Symboles de l’évolution de l’économie officinale et du renforcement du rôle des officinaux en tant que professionnels de santé, les nouvelles missions n’ont pas connu le succès espéré. Pour Pierre-Jean Lancry, vice-président du Haut Conseil pour l'avenir de l'assurance maladie (HCAAM) et intervenant de la table ronde portant sur ce thème, « le développement des fonctions de conseil des pharmaciens, de la dispensation protocolisée, tous ces aspects qui font qu'ils vont pouvoir travailler en coordination avec les autres professionnels de santé vont dans le bon sens, même s’il reste encore des choses à régler ». Il a par ailleurs estimé qu’il était temps de « passer d’une approche de structure à une approche basée sur les besoins de la population ». Sur la même ligne, Nicolas Revel, directeur général de l’Assurance maladie, a de son côté insisté sur l’importance de « la participation de tous les professionnels de santé » pour faire face aux « enjeux auxquels notre système de santé est confronté ». Quant aux médecins libéraux, il semble que l’augmentation du périmètre d’intervention des pharmaciens ne soit plus vraiment un sujet de polémique si l’on en croit Philippe Boutin, membre du bureau de la Confédération des syndicats médicaux français (CSMF), qui a affirmé que son problème « [n’était] pas le pharmacien qui vaccine, mais tous les médecins qui partent à la retraite et qui ne sont pas remplacés ». Le président de la FSPF, Philippe Besset, a enfin tenu à rappeler que son syndicat avait « toujours essayé de faire en sorte que les évolutions du métier de pharmacien soient acceptées et respectueuses des autres professions ». Le consensus sur ce point ne semble donc plus très loin.

Une facturation au fil de l'eau

S’il est bien entendu que « les nouvelles missions représentent du temps en plus pour les pharmaciens et doivent donc également être un plus en matière de rémunération », comme l’a rappelé Albin Dumas, président de l’Association de pharmacie rurale (APR), les raisons du faible engagement des officinaux sur certaines d’entre elles tels que les bilans partagés de médication (seules 3 000 officines à ce jour en ont réalisés), sont, pour Philippe Besset, à chercher du côté de l’inadaptation de leur mode de rémunération. Rappelant que lorsque que la rémunération de ces missions a été imaginée dans le cadre conventionnel, les partenaires se sont « spontanément mis dans le cadre de la Rosp [rémunération sur objectifs de santé publique, NDLR] », Nicolas Revel a admis que les pharmaciens se heurtaient désormais à « cette notion de paiement différé » ainsi qu’à des difficultés objectives liées à « un téléservice qui ne fonctionne pas très bien ». Mieux, le directeur général de l’Assurance maladie a affirmé qu’il était « prêt, très clairement, à [changer] le mode de rémunération, si cela [pouvait] permettre un meilleur engagement ». Concrètement, il a annoncé qu’un amendement gouvernemental serait déposé très prochainement dans le cadre du projet de loi de financement de la sécurité sociale (PLFSS) pour 2020 afin de donner une base juridique à la rémunération à l’acte des nouvelles missions. Concernant le calendrier, Nicolas Revel a assuré que, si tout allait bien, on basculerait « vers une rémunération à l’acte courant du premier semestre de l’année prochaine, permettant d’avoir une facturation au fil de l’eau et un paiement dans la foulée ».
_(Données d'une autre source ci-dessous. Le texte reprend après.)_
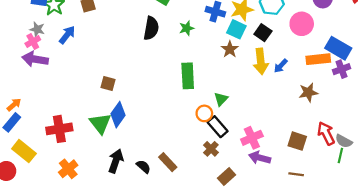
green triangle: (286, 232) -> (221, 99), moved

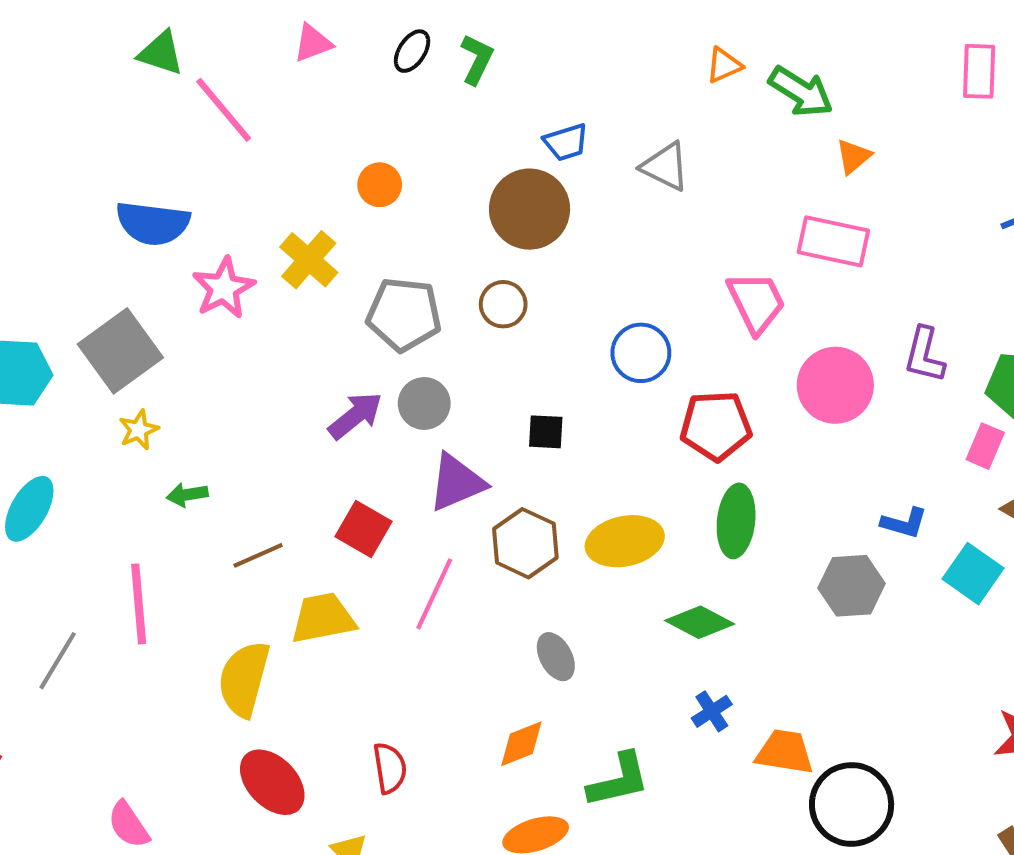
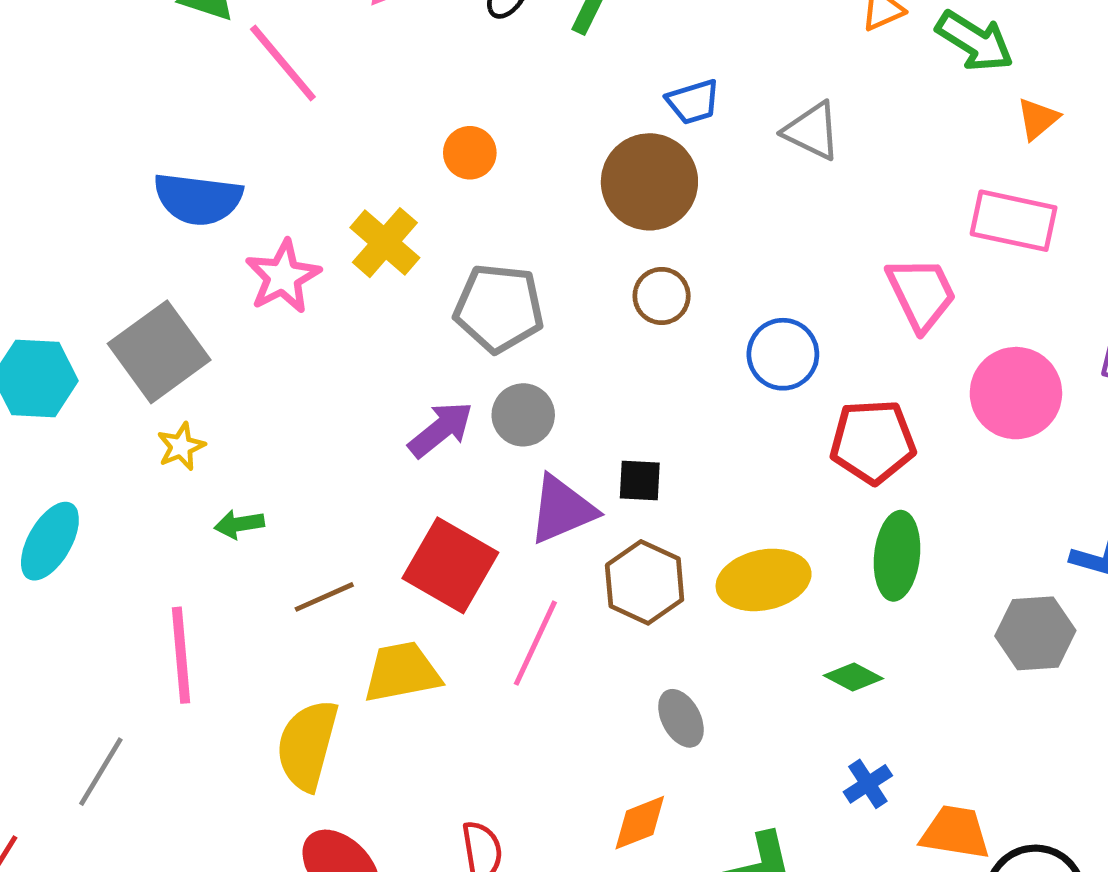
brown circle: (503, 304) -> (662, 296), moved
black square: (546, 432) -> (640, 480), moved
red square: (363, 529) -> (450, 565), size x1.4
green diamond: (700, 622) -> (853, 677), size x0.7
gray line: (58, 661) -> (101, 772), moved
Des logiciels métier mieux adaptés

Considérant que le mode de rémunération est une partie de la réponse, Philippe Besset a également fortement enjoint les éditeurs de logiciels officinaux à les faire évoluer pour y intégrer tous les aspects des nouvelles missions et affirmé qu’« à partir du moment où l’informatique officinale sera prête, ainsi que les codes actes et la facturation simplifiée, la FSPF s’engage[ait] à motiver l’ensemble des pharmaciens pour relancer les bilans de médication et les entretiens pharmaceutiques ». Le président de la FSPF a conclu en demandant « l’ouverture d’une nouvelle négociation conventionnelle sur les bases d’un cadrage qui prévoie une évolution raisonnée du réseau officinal et la possibilité pour l'ensemble des pharmaciens d’offrir tous les services de la pharmacie au bénéfice de leurs patients ».